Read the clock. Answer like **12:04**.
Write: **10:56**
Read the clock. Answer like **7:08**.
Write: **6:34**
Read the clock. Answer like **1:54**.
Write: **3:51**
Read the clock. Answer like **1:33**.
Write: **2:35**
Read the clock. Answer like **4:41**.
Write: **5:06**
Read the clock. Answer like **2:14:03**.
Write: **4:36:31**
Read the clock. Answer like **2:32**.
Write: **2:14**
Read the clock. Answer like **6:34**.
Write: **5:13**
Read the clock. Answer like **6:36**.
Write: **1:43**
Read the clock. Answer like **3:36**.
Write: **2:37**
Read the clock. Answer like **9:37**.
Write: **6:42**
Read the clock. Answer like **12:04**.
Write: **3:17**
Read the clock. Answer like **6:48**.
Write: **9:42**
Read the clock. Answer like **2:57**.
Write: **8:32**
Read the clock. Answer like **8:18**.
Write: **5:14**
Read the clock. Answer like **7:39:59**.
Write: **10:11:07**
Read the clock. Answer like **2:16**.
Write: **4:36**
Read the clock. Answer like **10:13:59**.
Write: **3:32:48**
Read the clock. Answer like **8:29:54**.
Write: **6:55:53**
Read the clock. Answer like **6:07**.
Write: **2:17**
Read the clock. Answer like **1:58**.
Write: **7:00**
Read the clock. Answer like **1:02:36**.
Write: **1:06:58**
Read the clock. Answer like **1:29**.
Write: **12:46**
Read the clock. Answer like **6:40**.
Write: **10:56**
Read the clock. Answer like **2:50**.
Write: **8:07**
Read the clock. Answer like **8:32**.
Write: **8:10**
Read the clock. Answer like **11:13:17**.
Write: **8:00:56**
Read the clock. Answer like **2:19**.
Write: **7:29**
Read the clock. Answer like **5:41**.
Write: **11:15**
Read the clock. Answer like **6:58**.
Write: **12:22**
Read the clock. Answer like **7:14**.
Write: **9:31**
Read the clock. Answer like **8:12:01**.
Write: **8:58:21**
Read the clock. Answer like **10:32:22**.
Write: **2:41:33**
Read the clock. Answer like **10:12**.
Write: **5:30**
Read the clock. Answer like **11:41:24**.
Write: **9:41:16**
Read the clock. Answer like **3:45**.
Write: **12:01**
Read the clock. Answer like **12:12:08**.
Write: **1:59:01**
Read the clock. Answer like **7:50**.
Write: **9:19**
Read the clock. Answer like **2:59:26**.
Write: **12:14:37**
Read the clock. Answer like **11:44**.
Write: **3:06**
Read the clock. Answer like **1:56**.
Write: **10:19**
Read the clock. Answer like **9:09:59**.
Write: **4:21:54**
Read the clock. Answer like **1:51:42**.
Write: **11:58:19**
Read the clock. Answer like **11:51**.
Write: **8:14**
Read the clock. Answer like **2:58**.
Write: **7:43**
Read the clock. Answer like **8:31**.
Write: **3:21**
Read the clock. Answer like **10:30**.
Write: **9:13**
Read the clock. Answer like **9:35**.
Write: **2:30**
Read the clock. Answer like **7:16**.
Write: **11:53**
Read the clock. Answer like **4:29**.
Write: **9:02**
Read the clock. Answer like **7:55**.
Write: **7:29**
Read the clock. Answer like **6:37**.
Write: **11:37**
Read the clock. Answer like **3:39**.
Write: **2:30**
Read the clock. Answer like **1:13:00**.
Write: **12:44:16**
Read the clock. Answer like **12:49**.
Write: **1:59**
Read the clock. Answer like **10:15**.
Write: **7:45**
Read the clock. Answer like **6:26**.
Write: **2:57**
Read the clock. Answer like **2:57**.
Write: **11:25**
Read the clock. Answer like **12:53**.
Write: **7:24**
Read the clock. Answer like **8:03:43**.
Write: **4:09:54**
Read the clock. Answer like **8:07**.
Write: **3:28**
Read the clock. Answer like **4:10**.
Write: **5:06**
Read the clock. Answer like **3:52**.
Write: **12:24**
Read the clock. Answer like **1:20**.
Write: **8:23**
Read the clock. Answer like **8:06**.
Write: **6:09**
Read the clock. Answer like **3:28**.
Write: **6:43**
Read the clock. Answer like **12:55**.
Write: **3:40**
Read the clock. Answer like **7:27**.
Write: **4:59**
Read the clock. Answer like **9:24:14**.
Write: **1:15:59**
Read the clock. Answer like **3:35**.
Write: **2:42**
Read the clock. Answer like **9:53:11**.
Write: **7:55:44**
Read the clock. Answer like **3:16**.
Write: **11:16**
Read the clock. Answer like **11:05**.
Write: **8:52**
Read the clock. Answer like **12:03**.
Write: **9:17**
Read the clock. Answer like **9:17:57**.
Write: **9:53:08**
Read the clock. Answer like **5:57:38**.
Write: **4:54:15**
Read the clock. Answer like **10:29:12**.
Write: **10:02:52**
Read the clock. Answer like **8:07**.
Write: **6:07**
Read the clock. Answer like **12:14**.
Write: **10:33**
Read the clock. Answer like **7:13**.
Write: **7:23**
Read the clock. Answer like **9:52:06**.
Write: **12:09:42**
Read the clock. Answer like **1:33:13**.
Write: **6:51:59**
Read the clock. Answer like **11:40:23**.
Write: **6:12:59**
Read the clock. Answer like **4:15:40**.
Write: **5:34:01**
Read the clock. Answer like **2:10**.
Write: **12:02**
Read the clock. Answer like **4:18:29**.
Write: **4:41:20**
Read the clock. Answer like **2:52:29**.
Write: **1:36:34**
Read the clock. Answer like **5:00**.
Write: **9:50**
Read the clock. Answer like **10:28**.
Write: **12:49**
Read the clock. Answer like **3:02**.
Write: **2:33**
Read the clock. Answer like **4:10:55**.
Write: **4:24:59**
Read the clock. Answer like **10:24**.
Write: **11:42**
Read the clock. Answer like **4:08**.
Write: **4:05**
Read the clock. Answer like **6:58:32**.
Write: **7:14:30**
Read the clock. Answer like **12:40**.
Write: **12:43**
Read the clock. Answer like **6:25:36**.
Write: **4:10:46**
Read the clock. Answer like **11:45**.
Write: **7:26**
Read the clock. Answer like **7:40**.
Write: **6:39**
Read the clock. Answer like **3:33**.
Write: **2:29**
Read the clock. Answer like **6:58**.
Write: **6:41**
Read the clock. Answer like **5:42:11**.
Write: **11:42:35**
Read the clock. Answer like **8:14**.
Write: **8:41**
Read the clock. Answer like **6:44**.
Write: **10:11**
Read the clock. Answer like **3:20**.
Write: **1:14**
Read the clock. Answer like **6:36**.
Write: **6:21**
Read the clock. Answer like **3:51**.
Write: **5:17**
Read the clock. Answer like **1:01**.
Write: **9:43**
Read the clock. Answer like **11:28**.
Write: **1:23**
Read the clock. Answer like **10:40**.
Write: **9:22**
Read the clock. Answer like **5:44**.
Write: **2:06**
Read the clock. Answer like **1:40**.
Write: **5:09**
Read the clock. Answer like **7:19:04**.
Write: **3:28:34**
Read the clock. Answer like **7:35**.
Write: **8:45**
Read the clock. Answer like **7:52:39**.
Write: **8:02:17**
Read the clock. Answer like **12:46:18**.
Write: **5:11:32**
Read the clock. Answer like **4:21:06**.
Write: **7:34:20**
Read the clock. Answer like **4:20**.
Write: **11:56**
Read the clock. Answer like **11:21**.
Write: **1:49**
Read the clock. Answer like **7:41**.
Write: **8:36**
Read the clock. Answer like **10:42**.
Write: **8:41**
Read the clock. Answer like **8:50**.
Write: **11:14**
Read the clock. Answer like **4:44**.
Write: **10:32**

What to work on ▸ Return every line of the listing above verbatim, with no changes.

Complete answer ▸
Read the clock. Answer like **12:04**.
Write: **10:56**
Read the clock. Answer like **7:08**.
Write: **6:34**
Read the clock. Answer like **1:54**.
Write: **3:51**
Read the clock. Answer like **1:33**.
Write: **2:35**
Read the clock. Answer like **4:41**.
Write: **5:06**
Read the clock. Answer like **2:14:03**.
Write: **4:36:31**
Read the clock. Answer like **2:32**.
Write: **2:14**
Read the clock. Answer like **6:34**.
Write: **5:13**
Read the clock. Answer like **6:36**.
Write: **1:43**
Read the clock. Answer like **3:36**.
Write: **2:37**
Read the clock. Answer like **9:37**.
Write: **6:42**
Read the clock. Answer like **12:04**.
Write: **3:17**
Read the clock. Answer like **6:48**.
Write: **9:42**
Read the clock. Answer like **2:57**.
Write: **8:32**
Read the clock. Answer like **8:18**.
Write: **5:14**
Read the clock. Answer like **7:39:59**.
Write: **10:11:07**
Read the clock. Answer like **2:16**.
Write: **4:36**
Read the clock. Answer like **10:13:59**.
Write: **3:32:48**
Read the clock. Answer like **8:29:54**.
Write: **6:55:53**
Read the clock. Answer like **6:07**.
Write: **2:17**
Read the clock. Answer like **1:58**.
Write: **7:00**
Read the clock. Answer like **1:02:36**.
Write: **1:06:58**
Read the clock. Answer like **1:29**.
Write: **12:46**
Read the clock. Answer like **6:40**.
Write: **10:56**
Read the clock. Answer like **2:50**.
Write: **8:07**
Read the clock. Answer like **8:32**.
Write: **8:10**
Read the clock. Answer like **11:13:17**.
Write: **8:00:56**
Read the clock. Answer like **2:19**.
Write: **7:29**
Read the clock. Answer like **5:41**.
Write: **11:15**
Read the clock. Answer like **6:58**.
Write: **12:22**
Read the clock. Answer like **7:14**.
Write: **9:31**
Read the clock. Answer like **8:12:01**.
Write: **8:58:21**
Read the clock. Answer like **10:32:22**.
Write: **2:41:33**
Read the clock. Answer like **10:12**.
Write: **5:30**
Read the clock. Answer like **11:41:24**.
Write: **9:41:16**
Read the clock. Answer like **3:45**.
Write: **12:01**
Read the clock. Answer like **12:12:08**.
Write: **1:59:01**
Read the clock. Answer like **7:50**.
Write: **9:19**
Read the clock. Answer like **2:59:26**.
Write: **12:14:37**
Read the clock. Answer like **11:44**.
Write: **3:06**
Read the clock. Answer like **1:56**.
Write: **10:19**
Read the clock. Answer like **9:09:59**.
Write: **4:21:54**
Read the clock. Answer like **1:51:42**.
Write: **11:58:19**
Read the clock. Answer like **11:51**.
Write: **8:14**
Read the clock. Answer like **2:58**.
Write: **7:43**
Read the clock. Answer like **8:31**.
Write: **3:21**
Read the clock. Answer like **10:30**.
Write: **9:13**
Read the clock. Answer like **9:35**.
Write: **2:30**
Read the clock. Answer like **7:16**.
Write: **11:53**
Read the clock. Answer like **4:29**.
Write: **9:02**
Read the clock. Answer like **7:55**.
Write: **7:29**
Read the clock. Answer like **6:37**.
Write: **11:37**
Read the clock. Answer like **3:39**.
Write: **2:30**
Read the clock. Answer like **1:13:00**.
Write: **12:44:16**
Read the clock. Answer like **12:49**.
Write: **1:59**
Read the clock. Answer like **10:15**.
Write: **7:45**
Read the clock. Answer like **6:26**.
Write: **2:57**
Read the clock. Answer like **2:57**.
Write: **11:25**
Read the clock. Answer like **12:53**.
Write: **7:24**
Read the clock. Answer like **8:03:43**.
Write: **4:09:54**
Read the clock. Answer like **8:07**.
Write: **3:28**
Read the clock. Answer like **4:10**.
Write: **5:06**
Read the clock. Answer like **3:52**.
Write: **12:24**
Read the clock. Answer like **1:20**.
Write: **8:23**
Read the clock. Answer like **8:06**.
Write: **6:09**
Read the clock. Answer like **3:28**.
Write: **6:43**
Read the clock. Answer like **12:55**.
Write: **3:40**
Read the clock. Answer like **7:27**.
Write: **4:59**
Read the clock. Answer like **9:24:14**.
Write: **1:15:59**
Read the clock. Answer like **3:35**.
Write: **2:42**
Read the clock. Answer like **9:53:11**.
Write: **7:55:44**
Read the clock. Answer like **3:16**.
Write: **11:16**
Read the clock. Answer like **11:05**.
Write: **8:52**
Read the clock. Answer like **12:03**.
Write: **9:17**
Read the clock. Answer like **9:17:57**.
Write: **9:53:08**
Read the clock. Answer like **5:57:38**.
Write: **4:54:15**
Read the clock. Answer like **10:29:12**.
Write: **10:02:52**
Read the clock. Answer like **8:07**.
Write: **6:07**
Read the clock. Answer like **12:14**.
Write: **10:33**
Read the clock. Answer like **7:13**.
Write: **7:23**
Read the clock. Answer like **9:52:06**.
Write: **12:09:42**
Read the clock. Answer like **1:33:13**.
Write: **6:51:59**
Read the clock. Answer like **11:40:23**.
Write: **6:12:59**
Read the clock. Answer like **4:15:40**.
Write: **5:34:01**
Read the clock. Answer like **2:10**.
Write: **12:02**
Read the clock. Answer like **4:18:29**.
Write: **4:41:20**
Read the clock. Answer like **2:52:29**.
Write: **1:36:34**
Read the clock. Answer like **5:00**.
Write: **9:50**
Read the clock. Answer like **10:28**.
Write: **12:49**
Read the clock. Answer like **3:02**.
Write: **2:33**
Read the clock. Answer like **4:10:55**.
Write: **4:24:59**
Read the clock. Answer like **10:24**.
Write: **11:42**
Read the clock. Answer like **4:08**.
Write: **4:05**
Read the clock. Answer like **6:58:32**.
Write: **7:14:30**
Read the clock. Answer like **12:40**.
Write: **12:43**
Read the clock. Answer like **6:25:36**.
Write: **4:10:46**
Read the clock. Answer like **11:45**.
Write: **7:26**
Read the clock. Answer like **7:40**.
Write: **6:39**
Read the clock. Answer like **3:33**.
Write: **2:29**
Read the clock. Answer like **6:58**.
Write: **6:41**
Read the clock. Answer like **5:42:11**.
Write: **11:42:35**
Read the clock. Answer like **8:14**.
Write: **8:41**
Read the clock. Answer like **6:44**.
Write: **10:11**
Read the clock. Answer like **3:20**.
Write: **1:14**
Read the clock. Answer like **6:36**.
Write: **6:21**
Read the clock. Answer like **3:51**.
Write: **5:17**
Read the clock. Answer like **1:01**.
Write: **9:43**
Read the clock. Answer like **11:28**.
Write: **1:23**
Read the clock. Answer like **10:40**.
Write: **9:22**
Read the clock. Answer like **5:44**.
Write: **2:06**
Read the clock. Answer like **1:40**.
Write: **5:09**
Read the clock. Answer like **7:19:04**.
Write: **3:28:34**
Read the clock. Answer like **7:35**.
Write: **8:45**
Read the clock. Answer like **7:52:39**.
Write: **8:02:17**
Read the clock. Answer like **12:46:18**.
Write: **5:11:32**
Read the clock. Answer like **4:21:06**.
Write: **7:34:20**
Read the clock. Answer like **4:20**.
Write: **11:56**
Read the clock. Answer like **11:21**.
Write: **1:49**
Read the clock. Answer like **7:41**.
Write: **8:36**
Read the clock. Answer like **10:42**.
Write: **8:41**
Read the clock. Answer like **8:50**.
Write: **11:14**
Read the clock. Answer like **4:44**.
Write: **10:32**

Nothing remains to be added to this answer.